I usually work with a starring role and a supporting role, the latter being there to make the former shine. And then there is always a wild card, a kind of slap in the face that makes people stop and go: “Hey, what was that?” It is usually an ingredient that I find completely logical.
But people may become a little frightened when they see the dish on the menu. I like to draw out their apprehension, because once they have tried the dish, then their forgiveness becomes a stronger feeling.
And to me, as a chef, all that simplicity also becomes a little dangerous. Because if you order the bread or the cauliflower and you do not like it, then there is nothing else to be done. There aren’t all kinds of other things on the plate that can step in to save the day. This is the danger that I like.

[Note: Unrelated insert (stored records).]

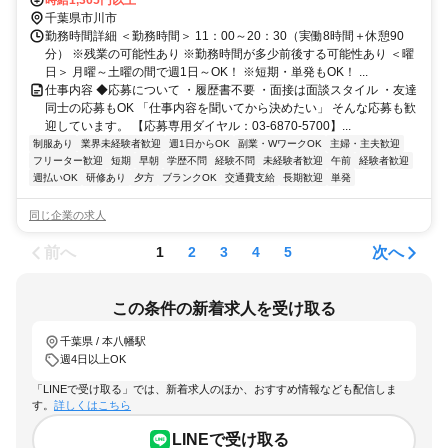
千葉県市川市
勤務時間詳細 ＜勤務時間＞ 11：00～20：30（実働8時間＋休憩90
分） ※残業の可能性あり ※勤務時間が多少前後する可能性あり ＜曜
日＞ 月曜～土曜の間で週1日～OK！ ※短期・単発もOK！ ...
仕事内容 ◆応募について ・履歴書不要 ・面接は面談スタイル ・友達
同士の応募もOK 「仕事内容を聞いてから決めたい」 そんな応募も歓
迎しています。 【応募専用ダイヤル：03-6870-5700】...
制服あり
業界未経験者歓迎
週1日からOK
副業・WワークOK
主婦・主夫歓迎
フリーター歓迎
短期
早朝
学歴不問
経験不問
未経験者歓迎
午前
経験者歓迎
週払いOK
研修あり
夕方
ブランクOK
交通費支給
長期歓迎
単発
同じ企業の求人
前へ
次へ
1
2
3
4
5
この条件の新着求人を受け取る
千葉県 / 本八幡駅
週4日以上OK
「LINEで受け取る」では、新着求人のほか、おすすめ情報なども配信しま
す。
詳しくはこちら
LINEで受け取る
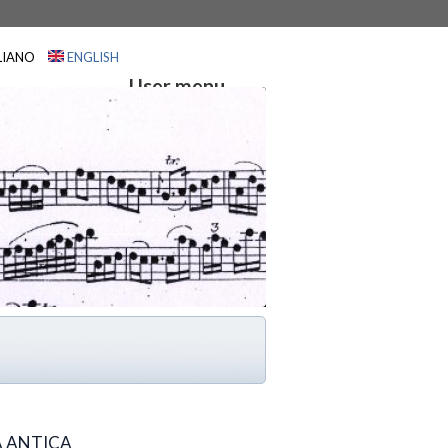
LIANO
ENGLISH
User menu
HOME
PARTNER
A ANTICA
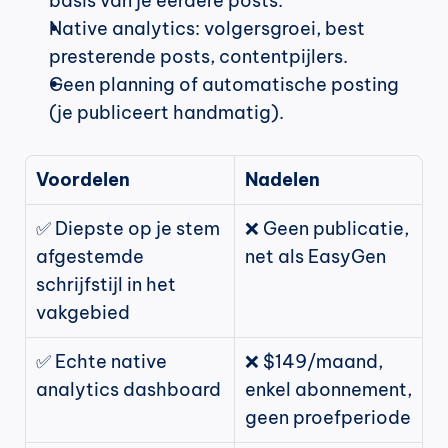
basis van je eerdere posts.
Native analytics: volgersgroei, best 
presterende posts, contentpijlers.
Geen planning of automatische posting 
(je publiceert handmatig).
Voordelen
Nadelen
✅ Diepste op je stem 
❌ Geen publicatie, 
afgestemde 
net als EasyGen
schrijfstijl in het 
vakgebied
✅ Echte native 
❌ $149/maand, 
analytics dashboard
enkel abonnement, 
geen proefperiode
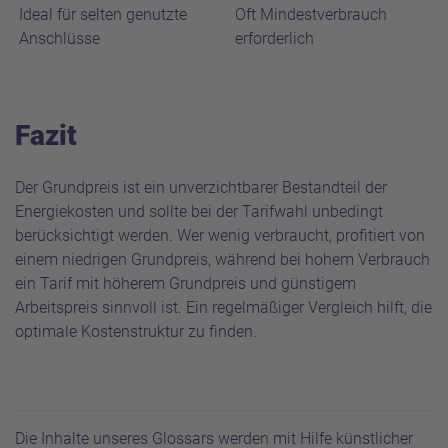
Ideal für selten genutzte
Oft Mindestverbrauch
Anschlüsse
erforderlich
Fazit
Der Grundpreis ist ein unverzichtbarer Bestandteil der
Energiekosten und sollte bei der Tarifwahl unbedingt
berücksichtigt werden. Wer wenig verbraucht, profitiert von
einem niedrigen Grundpreis, während bei hohem Verbrauch
ein Tarif mit höherem Grundpreis und günstigem
Arbeitspreis sinnvoll ist. Ein regelmäßiger Vergleich hilft, die
optimale Kostenstruktur zu finden.
Die Inhalte unseres Glossars werden mit Hilfe künstlicher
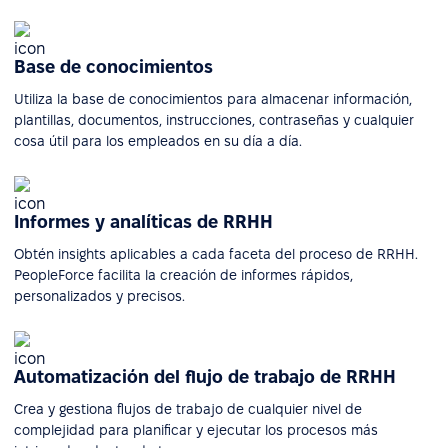
Base de conocimientos
Utiliza la base de conocimientos para almacenar información,
plantillas, documentos, instrucciones, contraseñas y cualquier
cosa útil para los empleados en su día a día.
Informes y analíticas de RRHH
Obtén insights aplicables a cada faceta del proceso de RRHH.
PeopleForce facilita la creación de informes rápidos,
personalizados y precisos.
Automatización del flujo de trabajo de RRHH
Crea y gestiona flujos de trabajo de cualquier nivel de
complejidad para planificar y ejecutar los procesos más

But I am also old-fashioned. I do not belong to the school of chefs who like to go out and find ingredients that maybe or maybe aren’t edible–acting almost like the fashion designer who presents a collection just to say: “I can get away with this.” I prefer the friendship to be there from the beginning so that you do not need to set out already facing a headwind.

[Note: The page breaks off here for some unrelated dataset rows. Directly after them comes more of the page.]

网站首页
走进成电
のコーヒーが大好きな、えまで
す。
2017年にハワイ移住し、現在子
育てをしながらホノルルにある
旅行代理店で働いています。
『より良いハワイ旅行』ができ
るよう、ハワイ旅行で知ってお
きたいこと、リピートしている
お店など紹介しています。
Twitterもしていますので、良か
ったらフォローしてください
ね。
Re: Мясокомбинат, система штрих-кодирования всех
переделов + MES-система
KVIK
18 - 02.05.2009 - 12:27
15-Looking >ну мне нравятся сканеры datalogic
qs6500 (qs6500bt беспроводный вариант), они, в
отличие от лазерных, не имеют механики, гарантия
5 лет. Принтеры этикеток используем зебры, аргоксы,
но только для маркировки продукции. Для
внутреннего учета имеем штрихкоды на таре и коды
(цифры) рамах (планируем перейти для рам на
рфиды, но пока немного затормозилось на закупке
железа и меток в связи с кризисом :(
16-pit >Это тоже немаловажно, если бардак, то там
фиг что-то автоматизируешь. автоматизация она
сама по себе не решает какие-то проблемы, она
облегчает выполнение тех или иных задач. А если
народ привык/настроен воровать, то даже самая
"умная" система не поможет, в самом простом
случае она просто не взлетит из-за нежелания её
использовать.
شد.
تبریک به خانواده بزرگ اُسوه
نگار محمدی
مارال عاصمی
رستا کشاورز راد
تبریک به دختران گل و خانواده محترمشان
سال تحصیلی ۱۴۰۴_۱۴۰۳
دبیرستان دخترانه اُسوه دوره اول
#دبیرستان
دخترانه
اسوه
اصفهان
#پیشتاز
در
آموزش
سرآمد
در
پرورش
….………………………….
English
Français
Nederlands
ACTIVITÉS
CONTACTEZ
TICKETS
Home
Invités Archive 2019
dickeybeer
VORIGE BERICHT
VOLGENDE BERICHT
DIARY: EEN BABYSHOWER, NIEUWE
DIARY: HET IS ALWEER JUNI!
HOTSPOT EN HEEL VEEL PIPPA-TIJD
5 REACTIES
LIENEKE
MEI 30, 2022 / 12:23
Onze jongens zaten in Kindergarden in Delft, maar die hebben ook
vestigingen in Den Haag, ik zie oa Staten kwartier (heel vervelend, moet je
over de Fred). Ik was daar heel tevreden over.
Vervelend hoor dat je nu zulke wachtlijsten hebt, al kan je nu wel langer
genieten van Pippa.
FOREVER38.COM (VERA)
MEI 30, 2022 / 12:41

So instead, I work with ingredients that I know people are familiar with. So that the guest perhaps looks at the plate and thinks, “Okay, fine, mashed potatoes, and so what?”–and then he or she tastes mashed potatoes that are completely different from what they know. We lift something familiar up to a different level so that they realize how good we are, without being subjected to long stories about food.
I care greatly for the hidden treasures. I don’t have a need to tell people how complex the food can be. The guests should find out for themselves that celeriac with condensed buttermilk is a simple dish that tastes fantastic. I hate receiving long lectures about food when I dine out, so I want my guests to also be spared that. One example: I make what I call condensed buttermilk by bringing buttermilk to a boil so that it coagulates, or separates. Then you take all the clear liquid, which constitutes about 85 percent of the fresh buttermilk, and remove all impurities. Then you get a liquid that tastes like buttermilk. Then you reduce it to next to nothing so that you are left with a small brown texture that almost looks like granulated sugar. It is SO acidic. It is not pleasant by itself, but acid can draw fat, so we blend it with browned butter and pour it over the celeriac in great quantities, like chocolate sauce on vanilla ice cream. That sauce costs more than five celeriacs and is pretty complicated to make, but no one knows that. Or needs to know that. The guests only know that it tastes good.

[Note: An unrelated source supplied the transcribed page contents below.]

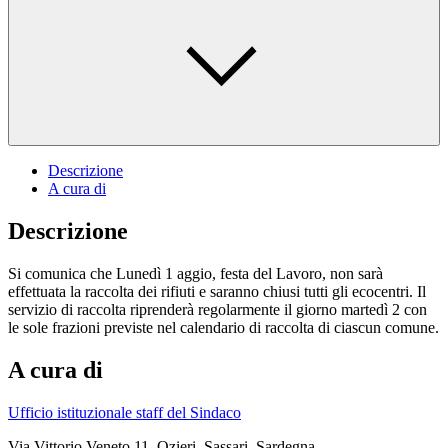
Descrizione
A cura di
Descrizione
Si comunica che Lunedì 1 aggio, festa del Lavoro, non sarà
effettuata la raccolta dei rifiuti e saranno chiusi tutti gli ecocentri. Il
servizio di raccolta riprenderà regolarmente il giorno martedì 2 con
le sole frazioni previste nel calendario di raccolta di ciascun comune.
A cura di
Ufficio istituzionale staff del Sindaco
Via Vittorio Veneto 11, Ozieri, Sassari, Sardegna,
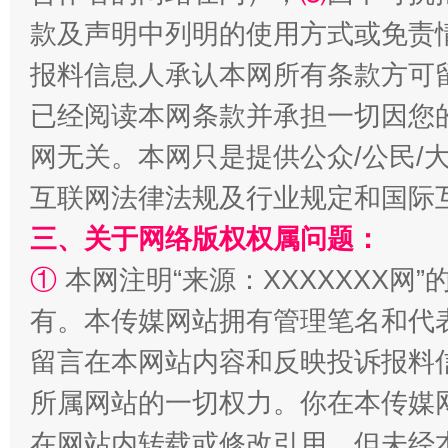
款及声明中列明的使用方式或免责
报料信息人承认本网所有条款方可
已经阅读本网条款并承担一切因您
网无关。本网只是提供公众/公民/
互联网法律法规及行业规定和国际
解纷+调解+退费，一次搞定
三、关于网络版权权属问题：
①
本网注明“来源：XXXXXXX网”
有。本传媒网站拥有管理笔名和代
留言在本网站内容和反映投诉报料
所属网站的一切权力。你在本传媒
在网站内转载或修改引用。但未经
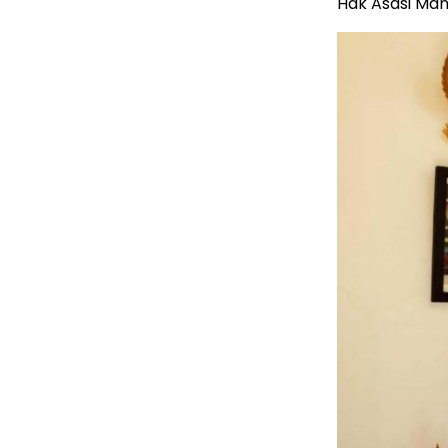
Hak Asasi Man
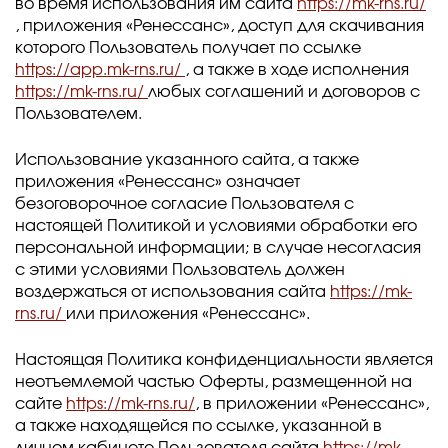
во время использования им сайта
https://mk-rns.ru/
, приложения «Ренессанс», доступ для скачивания
которого Пользователь получает по ссылке
https://app.mk-rns.ru/
, а также в ходе исполнения
https://mk-rns.ru/
любых соглашений и договоров с
Пользователем.
Использование указанного сайта, а также
приложения «Ренессанс» означает
безоговорочное согласие Пользователя с
настоящей Политикой и условиями обработки его
персональной информации; в случае несогласия
с этими условиями Пользователь должен
воздержаться от использования сайта
https://mk-
rns.ru/
или приложения «Ренессанс».
Настоящая Политика конфиденциальности является
неотъемлемой частью Оферты, размещенной на
сайте
https://mk-rns.ru/
, в приложении «Ренессанс»,
а также находящейся по ссылке, указанной в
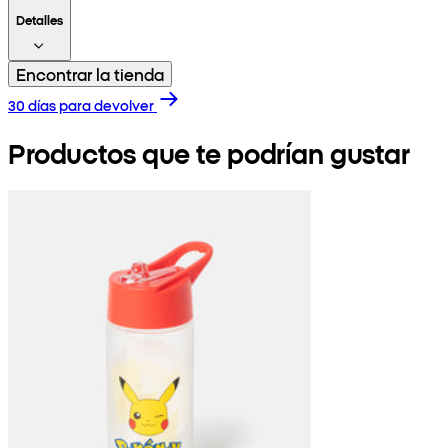
Detalles
Encontrar la tienda
30 días para devolver
Productos que te podrían gustar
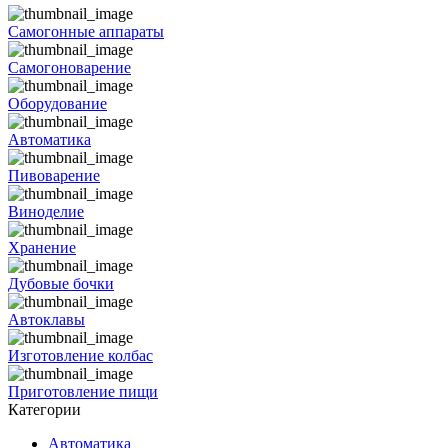
Самогонные аппараты
Самогоноварение
Оборудование
Автоматика
Пивоварение
Виноделие
Хранение
Дубовые бочки
Автоклавы
Изготовление колбас
Приготовление пищи
Категории
Автоматика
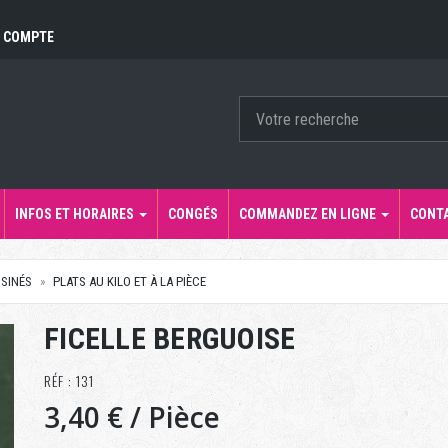
 COMPTE
INFOS ET HORAIRES
CONGÉS
COMMANDEZ EN LIGNE
CONT
ISINÉS
PLATS AU KILO ET À LA PIÈCE
FICELLE BERGUOISE
RÉF : 131
3,40 €
/ Pièce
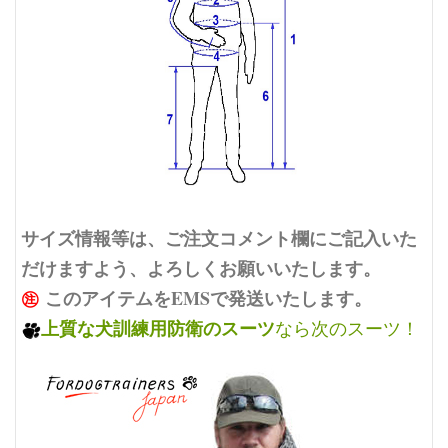
サイズ情報等は、ご注文コメント欄にご記入いた
だけますよう、よろしくお願いいたします。
㊟
このアイテムをEMSで発送いたします。
上質な犬訓練用
防衛のスーツ
なら次のスーツ！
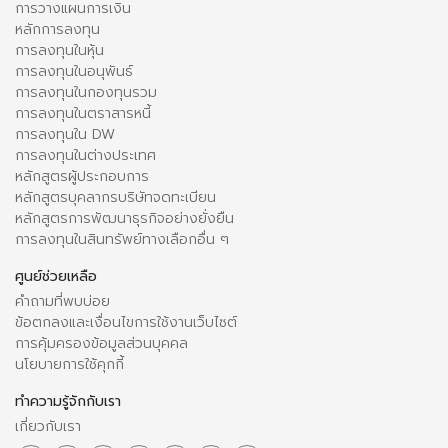
การวางแผนการเงิน
หลักการลงทุน
การลงทุนในหุ้น
การลงทุนในอนุพันธ์
การลงทุนในกองทุนรวม
การลงทุนในตราสารหนี้
การลงทุนใน DW
การลงทุนในต่างประเทศ
หลักสูตรผู้ประกอบการ
หลักสูตรบุคลากรบริษัทจดทะเบียน
หลักสูตรการพัฒนาธุรกิจอย่างยั่งยืน
การลงทุนในสินทรัพย์ทางเลือกอื่น ๆ
ศูนย์ช่วยเหลือ
คำถามที่พบบ่อย
ข้อตกลงและเงื่อนไขการใช้งานเว็บไซต์
การคุ้มครองข้อมูลส่วนบุคคล
นโยบายการใช้คุกกี้
ทำความรู้จักกับเรา
เกี่ยวกับเรา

I would like to keep things as simple as possible. If I serve a guava sorbet, then 99 out of 100 people will ask: “What in the world is guava?” It’s like saying “pear” in Europe, guava is just a pear in South America. But you need to use your brain to process all of that and to sit there and mess around with the desserts and consider: “Hmm, there are both some pear and some apple notes here?” It is not until all the detective work is finished, that you truly begin to taste it. In that case, I would rather just serve a pear sorbet. It is, in my view, humble. And uplifting. I would rather be a vagrant who impresses, than a guy in a tuxedo who disappoints. It is very fashionable today to say that you have a test kitchen. “We had our test kitchen develop this dish.” But to me, the kitchen is a kitchen. It is where we cook. I am simultaneously so free in my mind and so focused that I play in the kitchen–maybe random things meet on the cutting board, maybe they meet in my head, maybe the dish is conceived somewhere in between.
Sometimes, new dishes arise out of fury–at other times they are a calm, well-considered tribute. The inspiration comes in all kinds of possible and impossible ways, but over time I have discovered that my ideas rest on five pillars: the Rage, the Tribute, the Introduction, the Reunion, and the Journey.